The First of More to Come: N.C. A&T’s First Female Drum Major

Photo+Courtesy+of+Kellye+Hall.

Photo Courtesy of Kellye Hall.

Lela Whitener, Contributor

N.C. A&T Alum Kellye Hall was the first female drum major for the Blue and Gold Marching Machine.

Born in Rochester, New York, and later moved to Soul City, North Carolina, Hall was exposed to N.C. A&T’s marching band through her family and knew that someday, she would join. She even began playing the saxophone in sixth grade. 

“I chose N.C. A&T because my parents and three of my uncles went there,” Hall said. “My dad and one of my uncles were in the band and we had season tickets to football games growing up, so I always wanted to be part of the Blue and Gold Marching Machine.”

Dreams aside, becoming the first female drum major came with obstacles and hurdles Hall had to overcome. Despite not knowing that she would be the first female drum major at her university, she didn’t fully realize that female drum majors were highly uncommon at that time. 

“The challenge I faced in being the first female drum major is that Dr. Hodge initially said there would never be a female drum major as long as he was the band director,” Hall said. “That’s a whole long story in itself. Glory to God, he changed his mind less than a year later, unbeknownst to me.” 

She continues, “He threw me out there with the other three guys the first afternoon of band camp. Dr. Ruff, who was the assistant band director at the time, took me out the back of the band with the rest of the saxophone section, literally dragged me to the front of the band, and said, “Give my drum majors some competition.” From that day forward, I was a drum major. I didn’t get any pushback from anyone in the band because they respected me and supported that decision.”

She says she drew her inspiration from the legendary Anthony Criss, a drum major at A&T for multiple years. After watching a performance of his, she knew at that moment she wanted to follow in his footsteps and to be like him.  

“During N.C. A&T Homecoming in 1993, he came onto the field in a helicopter,” Hall said. “I got a chance to meet him one summer when I was at A&T for a band camp for middle and high schoolers. When he saw me dance, he instantly became my mentor and would let me come onto the track with him at football games. Some band members knew me before I actually got to A&T because of that. One of the greatest moments ever was when he saw me as a drum major at band camp. His reaction was priceless. I was just so happy he was proud of my accomplishment. I love marching with him in the alumni band to this day!”

As a natural-born performer, Hall’s love of dancing accompanied by the boost of energy she received through the crowd response made it one of the best times of her life.
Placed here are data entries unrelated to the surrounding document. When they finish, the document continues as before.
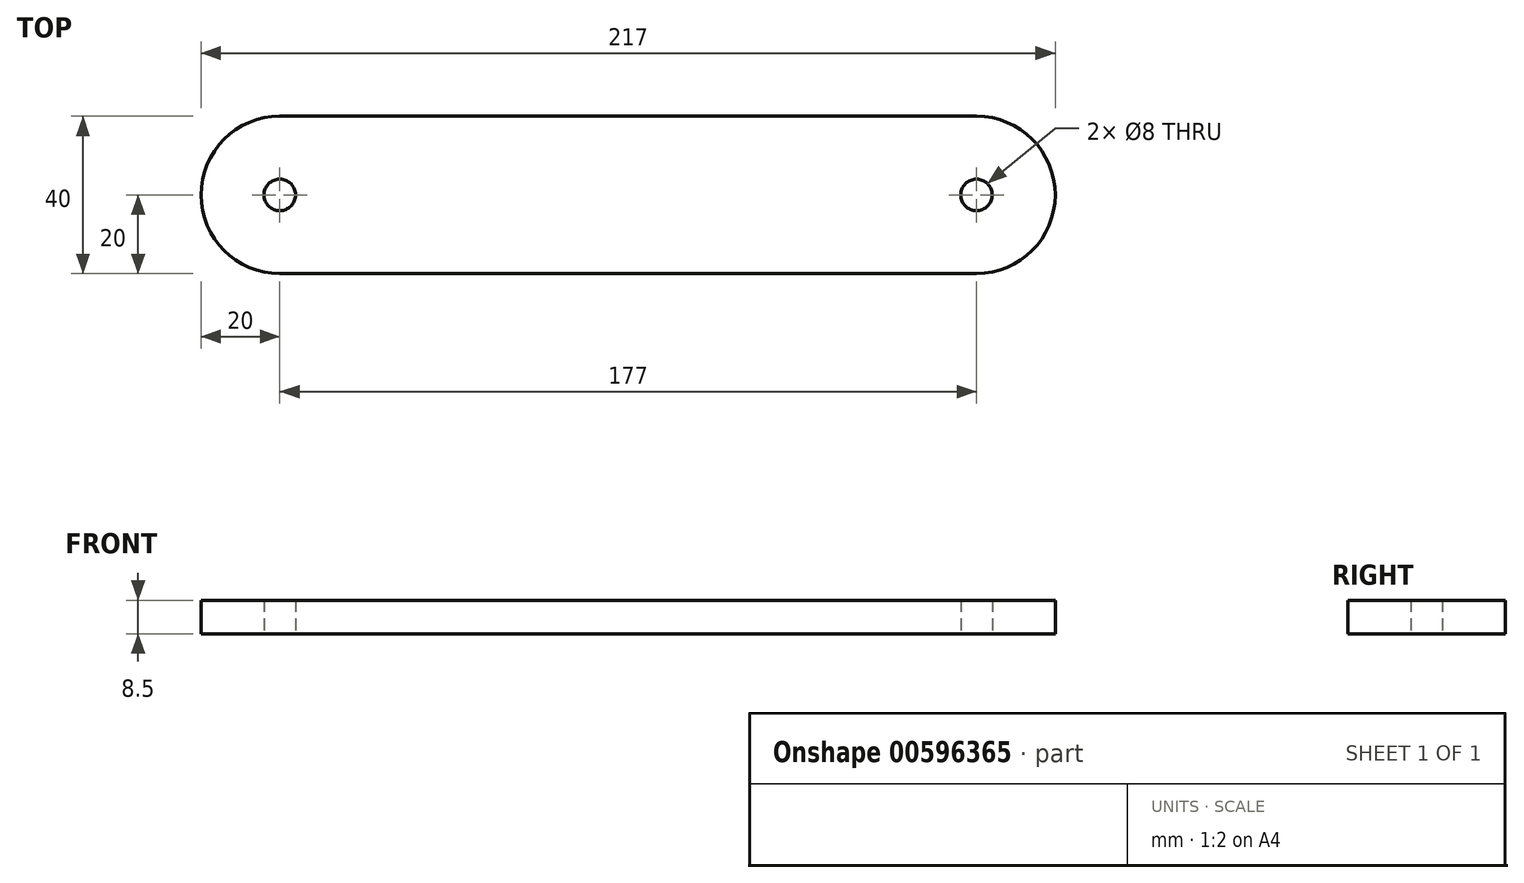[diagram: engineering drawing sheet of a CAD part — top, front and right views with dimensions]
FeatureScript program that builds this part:
annotation { "Feature Type Name" : "Feature", "Feature Type Description" : "" }
export const myFeature = defineFeature(function(context is Context, id is Id, definition is map)
    precondition{}
    {
        {
            var Q0;
            Q0=qCreatedBy(makeId("Top.planeOp"),FACE);
            var sketch = newSketch(context, id + "F0", { "sketchPlane" : qUnion([Q0])});
            skLineSegment(sketch, "E0.bottom", {"start": v(88.5, -20) * mm, "end": v(-88.5, -20) * mm});
            skLineSegment(sketch, "E0.top", {"start": v(88.5, 20) * mm, "end": v(-88.5, 20) * mm});
            skPoint(sketch, "E0.middle", {"position": v(0, 0) * mm});
            skCircle(sketch, "E1", {"center": v(-88.5, 0) * mm, "radius": 4 * mm});
            skCircle(sketch, "E2", {"center": v(88.5, 0) * mm, "radius": 4 * mm});
            skArc(sketch, "E3", {"start": v(-88.5, 20) * mm, "mid": v(-108.5, 0) * mm, "end": v(-88.5, -20) * mm});
            skArc(sketch, "E4", {"start": v(88.5, -20) * mm, "mid": v(108.5, 0) * mm, "end": v(88.5, 20) * mm});
            skLineSegment(sketch, "E5", {"start": v(-88.5, -43.17) * mm, "end": v(-88.5, 42.46) * mm, "construction": true});
            skLineSegment(sketch, "E6", {"start": v(88.5, 43.55) * mm, "end": v(88.5, -50.82) * mm, "construction": true});
            skSolve(sketch);
        }
        {
            var Q0;
            Q0 = qSketchRegion(id + "F0", true);
            extrude(context, id + "F1", {"entities" : qUnion([Q0]), "endBound" : BoundingType.SYMMETRIC, "depth" : 8.5 * mm, "offsetDistance" : 25 * mm});
        }
    });
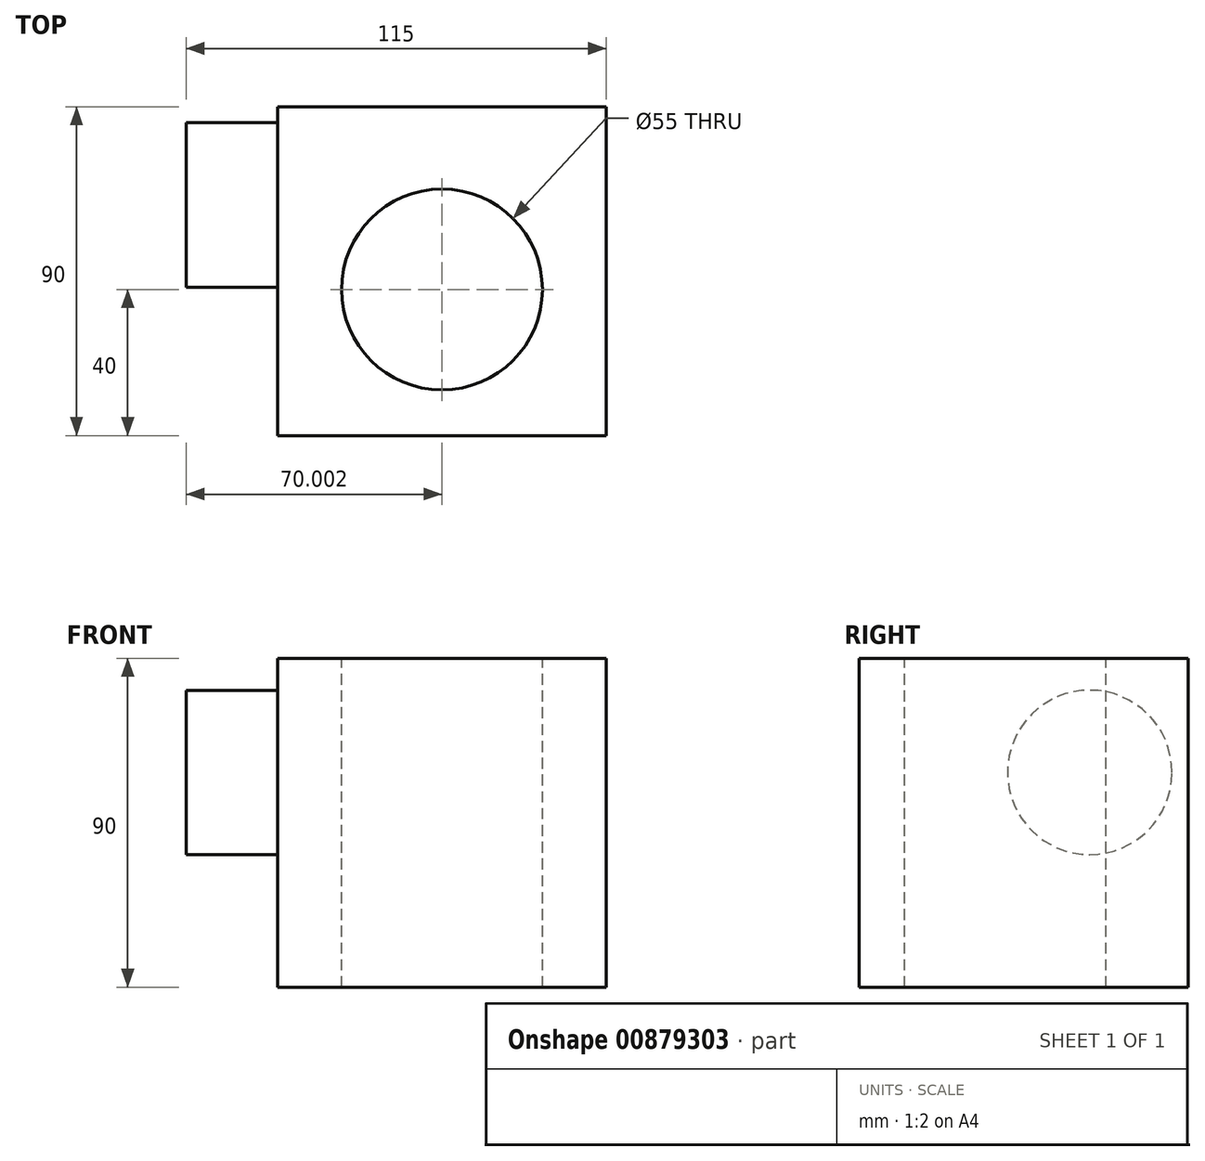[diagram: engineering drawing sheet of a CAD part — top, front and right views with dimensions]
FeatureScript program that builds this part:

Even after she graduated from N.C. A&T, the weight of her success still didn’t hit her until she noticed other universities sprouting their first female drum majors as well.

“It dawned on me that I had the privilege of being one of a select few that were chosen to lead HBCU bands as a whole,” Hall said. “When I did find out I was the first female drum major at A&T the year I was chosen, I did understand that if I sucked, people would say, “this girl sucks.” I knew if that was the case, other women wouldn’t be chosen, so I just made sure I did the absolute best job I could do.”

Hall’s advice for young women that want to become drum majors is that they have to be better than the young men they’re competing against to even be considered for the position. 

“At this point, they have to be better than me, because unfortunately for them, they’ll always be compared to me simply because I’m still around and people know of me because of social media and GHOE,” Hall said. “They have to first believe in themselves and their ability, and they can’t let the fact that there have only been two females in A&T drum major history make them doubt they can be the third.”